Smaller institutions, intent on raising capital to bankroll growth initiatives or to pay off more costly funding, have significantly increased their reliance on subordinated debt this year.

Banks with less than $10 billion in assets issued a total of $1 billion in subordinated debt through July 1, or nearly double what was issued a year earlier, based on data from S&P Global Market Intelligence.

There are several reasons banks are turning to debt instead of issuing stock, industry observers said.

"We didn't need to bolster our common stock and we didn't want to dilute our existing shareholders," said Michael Keim, chief financial officer at Univest Corp. of Pennsylvania in Souderton. The $2.8 billion-asset Univest issued $45 million of subordinated debt on July 1, adding to a $50 million sale last year.

Banks also like subordinated debt because the interest payments are tax-deductible and the issues help bolster Tier 2 capital ratios, said Michael Rave, a lawyer at Day Pitney.

It also helps to have a market for the debt.

"There's a lot of interest in them from institutional investors and investment banks are really pushing it," said Rave, who advised Valley National in Wayne, N.J., and Peapack-Gladstone Financial in Bedminster, N.J., on recent debt issues.

Most buyers are pension funds, mutual funds and other community banks, Rave said. Banks that issue subordinated debt are not required to disclose their buyers' identities.

Subordinated debt became a popular option in 2013 for banks of all sizes that were looking to replace trust-preferred securities as the latter was being phased out by regulation.

This time around, loan demand has been a big reason for an increase in debt issues, as many banks try "to get their legal lending limits back up," said Lee Bradley, senior managing director at Community Capital Advisors in Duluth, Ga.

Net loans at banks with $10 billion or less in assets rose by 6.4% in the first quarter from a year earlier, to $2 trillion, according to data from the Federal Deposit Insurance Corp.
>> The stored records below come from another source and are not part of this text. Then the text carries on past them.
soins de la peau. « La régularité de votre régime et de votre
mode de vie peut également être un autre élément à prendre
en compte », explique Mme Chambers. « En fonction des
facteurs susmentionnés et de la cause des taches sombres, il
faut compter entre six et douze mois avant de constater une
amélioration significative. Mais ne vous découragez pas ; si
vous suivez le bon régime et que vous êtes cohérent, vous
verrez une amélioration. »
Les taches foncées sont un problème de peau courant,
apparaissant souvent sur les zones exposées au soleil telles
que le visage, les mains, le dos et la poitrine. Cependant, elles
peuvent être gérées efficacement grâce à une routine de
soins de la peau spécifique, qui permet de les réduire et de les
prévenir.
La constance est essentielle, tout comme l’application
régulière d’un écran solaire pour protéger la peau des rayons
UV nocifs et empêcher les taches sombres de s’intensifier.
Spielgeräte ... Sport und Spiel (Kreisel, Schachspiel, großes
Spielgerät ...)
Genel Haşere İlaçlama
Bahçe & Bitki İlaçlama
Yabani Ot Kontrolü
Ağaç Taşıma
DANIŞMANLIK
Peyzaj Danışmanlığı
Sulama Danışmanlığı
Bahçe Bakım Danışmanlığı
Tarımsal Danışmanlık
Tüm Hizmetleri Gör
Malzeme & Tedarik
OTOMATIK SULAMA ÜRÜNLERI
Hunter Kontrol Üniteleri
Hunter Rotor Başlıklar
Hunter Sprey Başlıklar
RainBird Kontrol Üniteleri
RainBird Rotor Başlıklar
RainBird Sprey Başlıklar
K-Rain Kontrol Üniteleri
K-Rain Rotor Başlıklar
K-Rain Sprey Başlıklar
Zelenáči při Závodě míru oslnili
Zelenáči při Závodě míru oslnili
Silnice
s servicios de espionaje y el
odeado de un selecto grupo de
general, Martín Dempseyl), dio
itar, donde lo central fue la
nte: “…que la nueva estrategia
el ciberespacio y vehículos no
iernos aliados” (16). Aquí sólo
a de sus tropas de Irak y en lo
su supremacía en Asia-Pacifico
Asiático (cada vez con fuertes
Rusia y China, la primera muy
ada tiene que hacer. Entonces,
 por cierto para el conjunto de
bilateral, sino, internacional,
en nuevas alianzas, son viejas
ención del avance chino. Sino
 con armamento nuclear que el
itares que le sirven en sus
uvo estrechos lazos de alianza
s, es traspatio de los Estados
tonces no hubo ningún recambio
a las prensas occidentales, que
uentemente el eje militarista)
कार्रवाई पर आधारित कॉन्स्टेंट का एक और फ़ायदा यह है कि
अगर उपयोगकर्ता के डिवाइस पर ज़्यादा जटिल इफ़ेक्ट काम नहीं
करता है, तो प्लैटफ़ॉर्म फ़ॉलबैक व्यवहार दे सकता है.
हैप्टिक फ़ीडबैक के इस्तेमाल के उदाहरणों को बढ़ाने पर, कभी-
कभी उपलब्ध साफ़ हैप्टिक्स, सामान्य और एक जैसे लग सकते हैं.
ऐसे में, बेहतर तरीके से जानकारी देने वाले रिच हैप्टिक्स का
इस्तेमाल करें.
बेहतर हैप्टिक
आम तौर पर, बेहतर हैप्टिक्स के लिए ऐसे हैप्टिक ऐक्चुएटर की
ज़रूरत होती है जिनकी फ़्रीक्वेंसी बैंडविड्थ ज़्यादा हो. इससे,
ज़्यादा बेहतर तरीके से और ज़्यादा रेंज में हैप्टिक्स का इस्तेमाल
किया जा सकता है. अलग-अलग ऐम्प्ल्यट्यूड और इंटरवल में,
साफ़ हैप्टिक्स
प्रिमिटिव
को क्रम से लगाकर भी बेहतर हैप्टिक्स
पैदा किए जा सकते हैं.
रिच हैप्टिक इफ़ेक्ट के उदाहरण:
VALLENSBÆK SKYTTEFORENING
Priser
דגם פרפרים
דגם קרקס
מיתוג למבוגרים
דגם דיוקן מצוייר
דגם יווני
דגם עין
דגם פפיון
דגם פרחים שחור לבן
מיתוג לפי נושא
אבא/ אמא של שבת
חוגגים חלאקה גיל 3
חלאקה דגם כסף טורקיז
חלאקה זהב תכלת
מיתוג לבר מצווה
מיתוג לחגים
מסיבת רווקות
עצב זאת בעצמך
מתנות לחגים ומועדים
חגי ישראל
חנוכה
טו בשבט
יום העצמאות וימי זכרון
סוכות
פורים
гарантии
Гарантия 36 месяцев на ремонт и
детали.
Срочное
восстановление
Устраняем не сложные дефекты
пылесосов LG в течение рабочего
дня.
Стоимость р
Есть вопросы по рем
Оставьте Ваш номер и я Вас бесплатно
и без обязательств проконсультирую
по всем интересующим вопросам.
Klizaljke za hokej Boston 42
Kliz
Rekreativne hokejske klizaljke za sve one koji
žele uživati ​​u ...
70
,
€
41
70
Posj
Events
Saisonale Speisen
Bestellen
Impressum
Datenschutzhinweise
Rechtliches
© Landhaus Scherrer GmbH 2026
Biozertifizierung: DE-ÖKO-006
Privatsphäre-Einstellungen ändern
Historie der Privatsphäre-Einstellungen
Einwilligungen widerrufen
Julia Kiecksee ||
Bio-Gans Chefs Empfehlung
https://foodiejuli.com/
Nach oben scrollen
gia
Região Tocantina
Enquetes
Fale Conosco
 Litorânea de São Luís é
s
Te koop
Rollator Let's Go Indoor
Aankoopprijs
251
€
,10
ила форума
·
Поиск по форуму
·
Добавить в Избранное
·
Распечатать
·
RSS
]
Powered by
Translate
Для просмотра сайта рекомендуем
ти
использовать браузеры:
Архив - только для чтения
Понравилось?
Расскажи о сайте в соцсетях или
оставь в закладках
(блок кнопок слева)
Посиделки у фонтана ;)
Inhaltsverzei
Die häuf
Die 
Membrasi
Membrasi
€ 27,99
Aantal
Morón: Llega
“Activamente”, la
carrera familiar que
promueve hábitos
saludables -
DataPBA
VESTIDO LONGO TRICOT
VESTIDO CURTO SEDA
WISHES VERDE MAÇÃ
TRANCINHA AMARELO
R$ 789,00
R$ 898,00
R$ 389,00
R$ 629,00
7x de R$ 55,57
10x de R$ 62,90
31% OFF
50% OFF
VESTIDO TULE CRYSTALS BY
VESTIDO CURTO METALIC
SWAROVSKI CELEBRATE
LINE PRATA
Other banks have issued subordinated debt to exit the Treasury Department's Small Business Lending Fund. Dividend payments on SBLF preferred stock rose to 9% this year, leading to a scramble by many banks to redeem their shares.

Franklin Financial Network in Franklin, Tenn., and ConnectOne Bancorp in Englewood Cliffs, N.J., are among the banks to issue subordinated debt to facilitate an exit from SBLF.

Banks are required to disclose their plans for the net proceeds of upcoming debt issues. In many instances this year, companies have said they plan to use the debt to facilitate potential acquisitions.

Peapack-Gladstone; the $1.7 billion-asset National Commerce in Birmingham, Ala.; and the $2 billion-asset Pacific Continental in Eugene, Ore., discussed the potential for deals when they announced debt issues.

Bank M&A has been lackluster this year, with 117 whole-bank transactions through June 30, compared with 136 by mid-2015, based on data from Keefe, Bruyette & Woods and S&P Global Market Intelligence.

Several other factors could explain why certain banks are choosing to issue debt.

There are rumblings that regulators may want banks with high concentrations of commercial real estate to hold onto more capital, which subordinated debt can address, said Aaron James Deer, an analyst at Sandler O'Neill.

Low interest rates, meanwhile, are creating situations where holding companies can issue subordinated debt below their bank's cost of capital, said Joe Gladue, research director at Merion Capital Group. Smaller banks may have rushed to issue debt when there was a consensus that the Federal Reserve would raise interest rates, he added.

Though smaller banks are issuing more subordinated debt, overall activity has slowed compared with last year. That's because banks with more than $10 billion in assets have curbed their appetite for subordinated debt, with issuance down 21% from a year earlier.